-- Opening Marker --

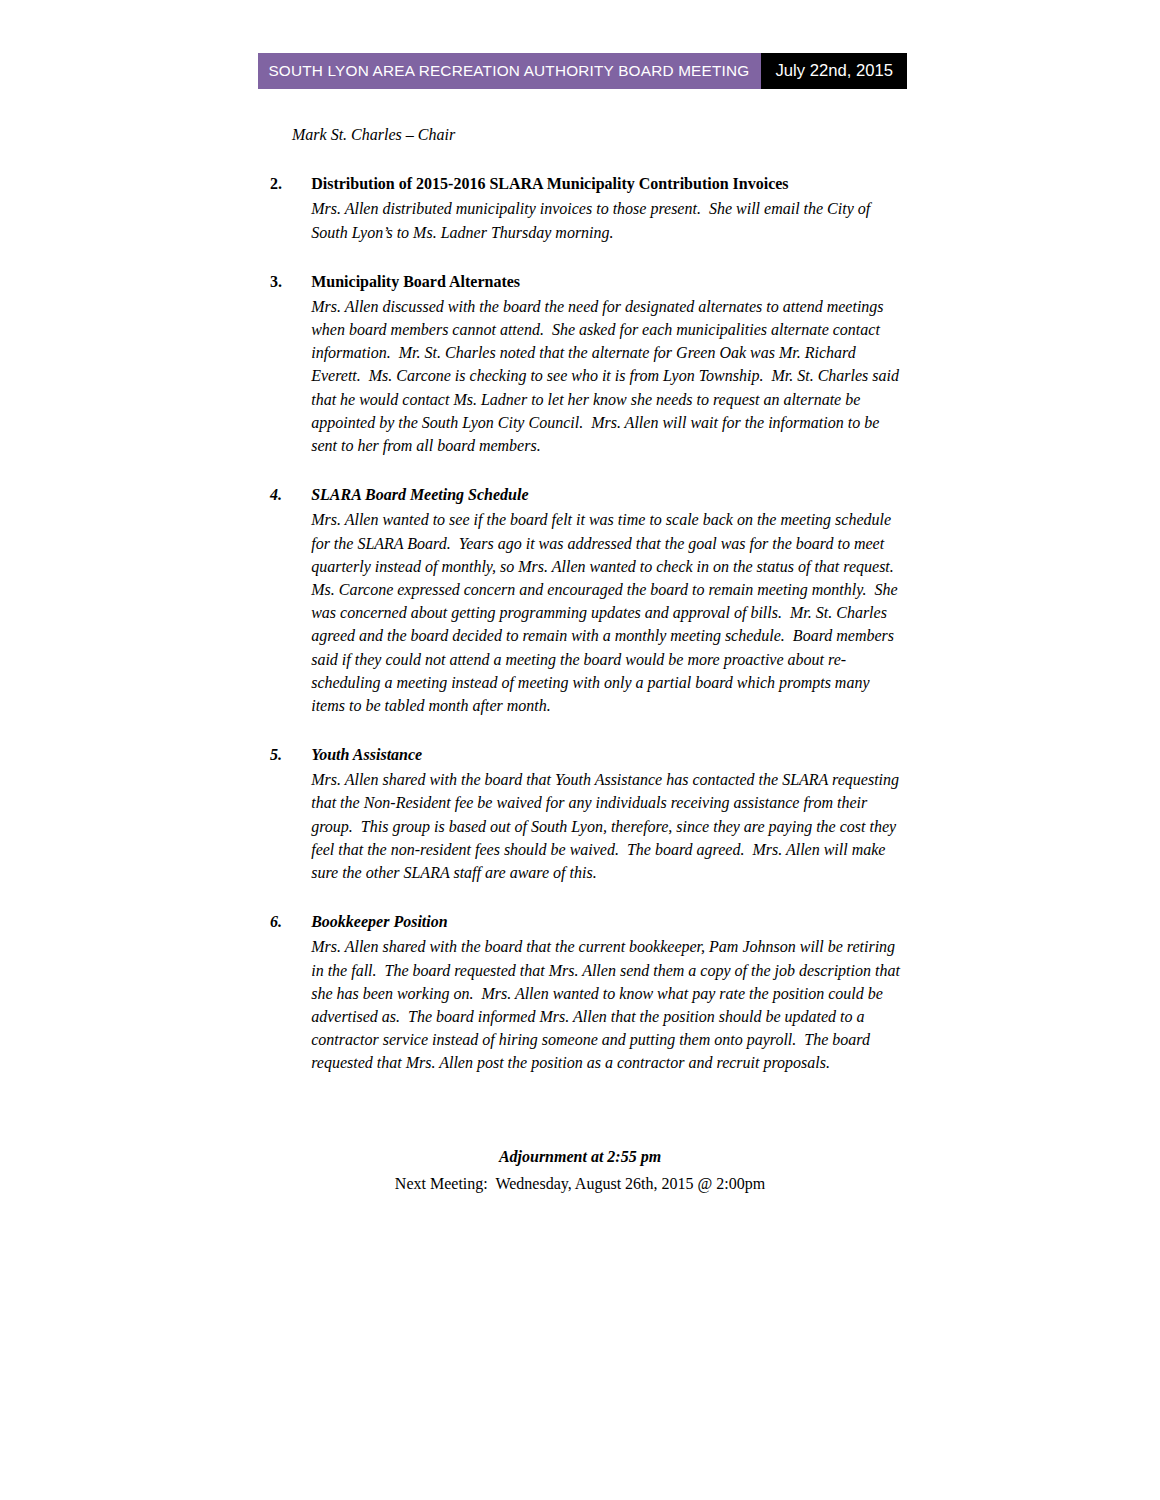SOUTH LYON AREA RECREATION AUTHORITY BOARD MEETING
July 22nd, 2015
Mark St. Charles – Chair
2.
Distribution of 2015-2016 SLARA Municipality Contribution Invoices
Mrs. Allen distributed municipality invoices to those present. She will email the City of South Lyon’s to Ms. Ladner Thursday morning.
3.
Municipality Board Alternates
Mrs. Allen discussed with the board the need for designated alternates to attend meetings when board members cannot attend. She asked for each municipalities alternate contact information. Mr. St. Charles noted that the alternate for Green Oak was Mr. Richard Everett. Ms. Carcone is checking to see who it is from Lyon Township. Mr. St. Charles said that he would contact Ms. Ladner to let her know she needs to request an alternate be appointed by the South Lyon City Council. Mrs. Allen will wait for the information to be sent to her from all board members.
4.
SLARA Board Meeting Schedule
Mrs. Allen wanted to see if the board felt it was time to scale back on the meeting schedule for the SLARA Board. Years ago it was addressed that the goal was for the board to meet quarterly instead of monthly, so Mrs. Allen wanted to check in on the status of that request. Ms. Carcone expressed concern and encouraged the board to remain meeting monthly. She was concerned about getting programming updates and approval of bills. Mr. St. Charles agreed and the board decided to remain with a monthly meeting schedule. Board members said if they could not attend a meeting the board would be more proactive about re-scheduling a meeting instead of meeting with only a partial board which prompts many items to be tabled month after month.
5.
Youth Assistance
Mrs. Allen shared with the board that Youth Assistance has contacted the SLARA requesting that the Non-Resident fee be waived for any individuals receiving assistance from their group. This group is based out of South Lyon, therefore, since they are paying the cost they feel that the non-resident fees should be waived. The board agreed. Mrs. Allen will make sure the other SLARA staff are aware of this.
6.
Bookkeeper Position
Mrs. Allen shared with the board that the current bookkeeper, Pam Johnson will be retiring in the fall. The board requested that Mrs. Allen send them a copy of the job description that she has been working on. Mrs. Allen wanted to know what pay rate the position could be advertised as. The board informed Mrs. Allen that the position should be updated to a contractor service instead of hiring someone and putting them onto payroll. The board requested that Mrs. Allen post the position as a contractor and recruit proposals.
Adjournment at 2:55 pm
Next Meeting: Wednesday, August 26th, 2015 @ 2:00pm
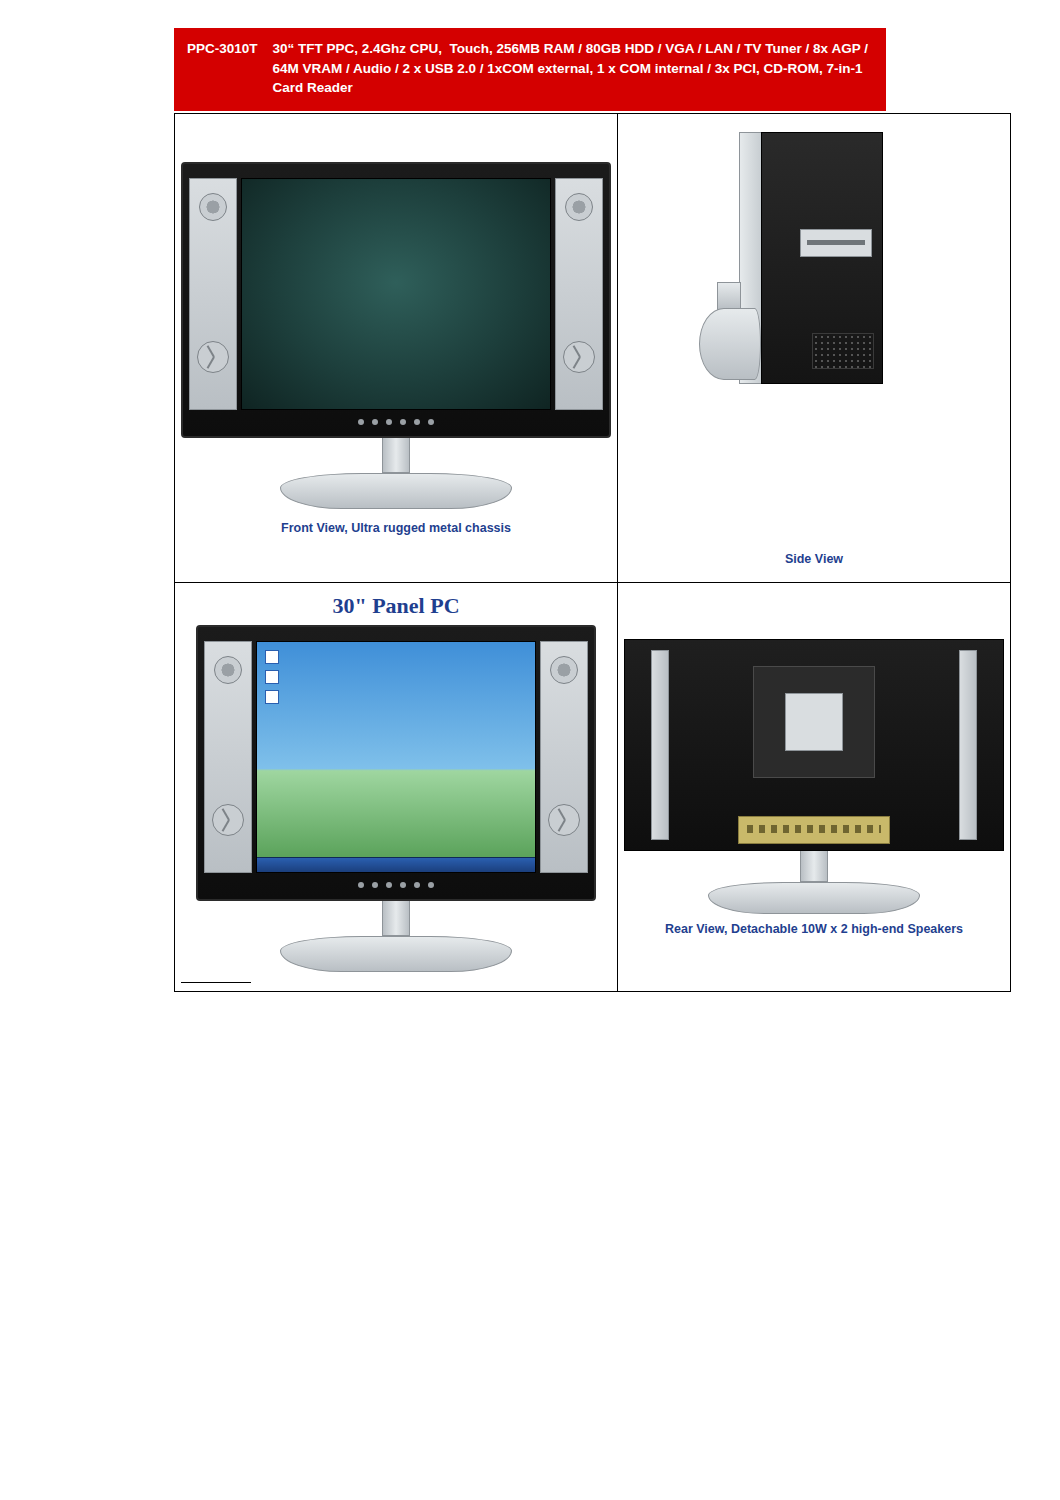| PPC-3010T | 30“ TFT PPC, 2.4Ghz CPU, Touch, 256MB RAM / 80GB HDD / VGA / LAN / TV Tuner / 8x AGP / 64M VRAM / Audio / 2 x USB 2.0 / 1xCOM external, 1 x COM internal / 3x PCI, CD-ROM, 7-in-1 Card Reader |
| Front View, Ultra rugged metal chassis | Side View |
| 30" Panel PC | Rear View, Detachable 10W x 2 high-end Speakers |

-- Closing Marker --

__THE TASK__
For this exercise, please output exactly the lines above starting at the line with "Mrs. Allen shared with the board that the" and ending at the line with "Next Meeting: Wednesday, August", ends included.

__SOLVED PROBLEM__
Mrs. Allen shared with the board that the current bookkeeper, Pam Johnson will be retiring in the fall. The board requested that Mrs. Allen send them a copy of the job description that she has been working on. Mrs. Allen wanted to know what pay rate the position could be advertised as. The board informed Mrs. Allen that the position should be updated to a contractor service instead of hiring someone and putting them onto payroll. The board requested that Mrs. Allen post the position as a contractor and recruit proposals.
Adjournment at 2:55 pm
Next Meeting: Wednesday, August 26th, 2015 @ 2:00pm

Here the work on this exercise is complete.